Daniel Wilk could have chosen to continue dominating beginner-level youth drivers.
But that wasn’t going to help him turn the corner as fast as he wanted.
So the Pineville 9-year-old recently began racing against a lot of older kids while participating in the Summer Shootout Series at Charlotte Motor Speedway, where he placed in the top five several times.
His latest accomplishment came Aug. 10, when he qualified for the pole position at Concord Motorsports Park in the first of a 10-week series of 20 races.
“I just told my dad that I wanted a challenge,” Daniel said of the decision a few months ago to move up to the Bandolero Bandits from the beginner division. He had just won a race at Concord.
His father, Dennis, said he warned his son about the difficulties that could lie ahead.
“I told him, ‘OK, but you’ll be racing against older kids, 11 and 12 years old.’ He said, ‘That’s fine. I don’t care.’ ”
Daniel’s biggest achievement came Nov. 10, when he won the 20-lap Spooktacular race at Rockingham Motor Speedway’s Little Rock oval at the beginner level. The excitement is still evident in his voice.
“It was really fun. ... I won the first race and then in the second segment, I stayed in first and pulled away. Then I sorta almost lost the race but finally won.”
Daniel, a rising fifth-grader at Pineville Elementary, also won a lot of winter heats at Charlotte Motor Speedway before he made the jump.

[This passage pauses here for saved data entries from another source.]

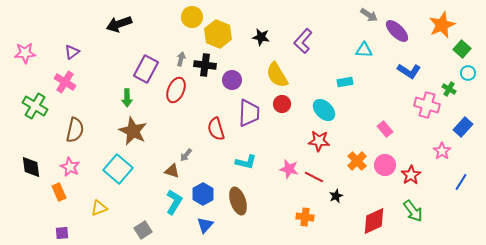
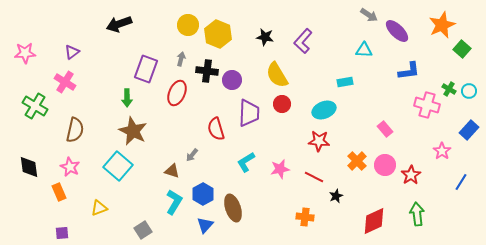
yellow circle at (192, 17): moved 4 px left, 8 px down
black star at (261, 37): moved 4 px right
black cross at (205, 65): moved 2 px right, 6 px down
purple rectangle at (146, 69): rotated 8 degrees counterclockwise
blue L-shape at (409, 71): rotated 40 degrees counterclockwise
cyan circle at (468, 73): moved 1 px right, 18 px down
red ellipse at (176, 90): moved 1 px right, 3 px down
cyan ellipse at (324, 110): rotated 65 degrees counterclockwise
blue rectangle at (463, 127): moved 6 px right, 3 px down
gray arrow at (186, 155): moved 6 px right
cyan L-shape at (246, 162): rotated 135 degrees clockwise
black diamond at (31, 167): moved 2 px left
cyan square at (118, 169): moved 3 px up
pink star at (289, 169): moved 9 px left; rotated 24 degrees counterclockwise
brown ellipse at (238, 201): moved 5 px left, 7 px down
green arrow at (413, 211): moved 4 px right, 3 px down; rotated 150 degrees counterclockwise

He’s already noticed some challenges at the higher level, most notably passing other drivers.
“It’s just really hard in the division we’ve been racing in, at the Summer Shootout,” he says. “There are so many fast cars. It’s just really hard to pass because they are either blocking you or some are really slow and you have trouble getting past them.”
Says his father: “It’s setting up for the pass and getting it done. ... But he’s really starting to get the hang of it. Now for him the big thing is the craft of racing, the little tricks you learn over time.”

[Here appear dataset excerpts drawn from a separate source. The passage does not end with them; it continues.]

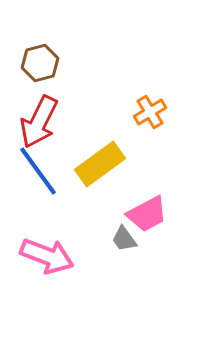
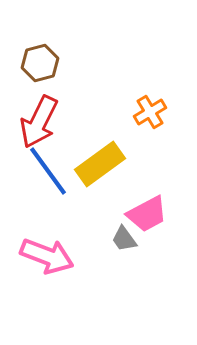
blue line: moved 10 px right
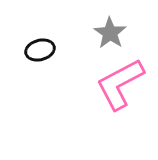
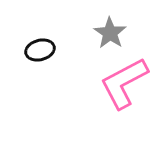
pink L-shape: moved 4 px right, 1 px up
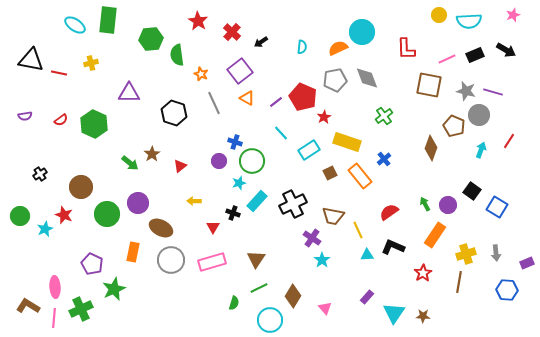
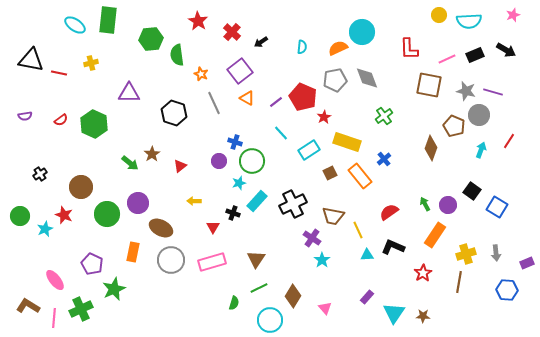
red L-shape at (406, 49): moved 3 px right
pink ellipse at (55, 287): moved 7 px up; rotated 35 degrees counterclockwise
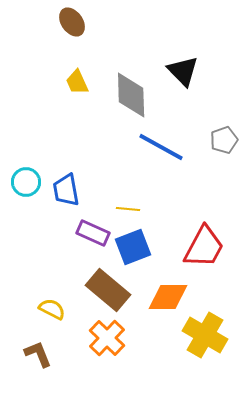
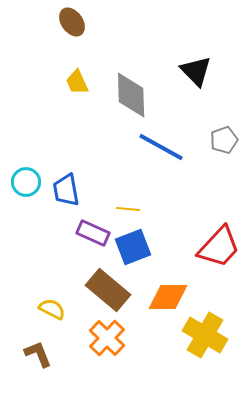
black triangle: moved 13 px right
red trapezoid: moved 15 px right; rotated 15 degrees clockwise
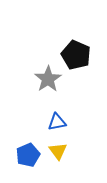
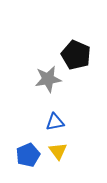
gray star: rotated 24 degrees clockwise
blue triangle: moved 2 px left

Daniel’s car often reaches speeds of about 70 mph. But given his history of driving – he started in go-karts at age 6 and won in kids’ and men’s leagues – and the cars’ NASCAR-quality safety features, fear isn’t a big issue for the boy, his dad or his mom, Gillian.
“I’ve seen some pretty hard wrecks, and I have yet to see anybody get seriously hurt,” David Wilk says.

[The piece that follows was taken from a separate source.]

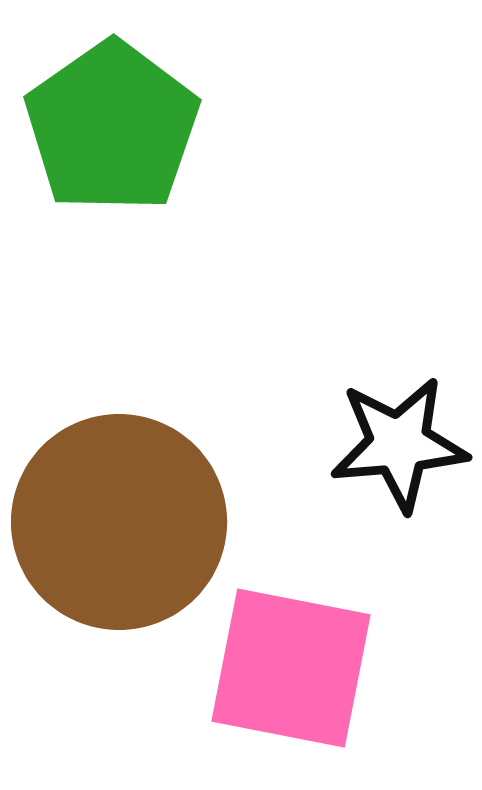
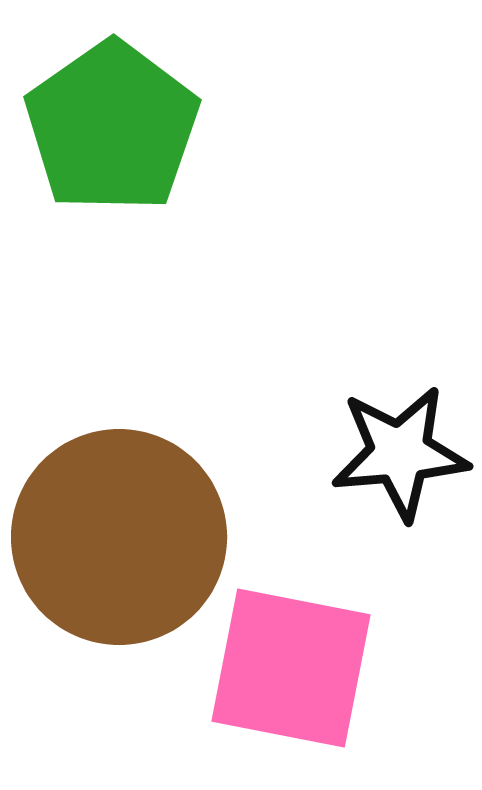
black star: moved 1 px right, 9 px down
brown circle: moved 15 px down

His son says his peers at school think his driving a fast race car is “awesome. They really want to try it out.”
Both father and son seem to relish playing David to some other Goliaths at this point – all part of the challenge.
“I’m a first-time race car owner, and we’re up against a lot of people with more money and experience,” Dennis Wilk says. “Some of them are national-level guys. But that’s OK.”
Not surprisingly, Daniel says he wants to become a NASCAR driver like his idol, Jimmie Johnson.
But his dad is quick to remind him: “The plan is, you’re still going to college, buddy. Right now, we’re just learning and having fun – father and son, having fun. That’s what it’s all about.”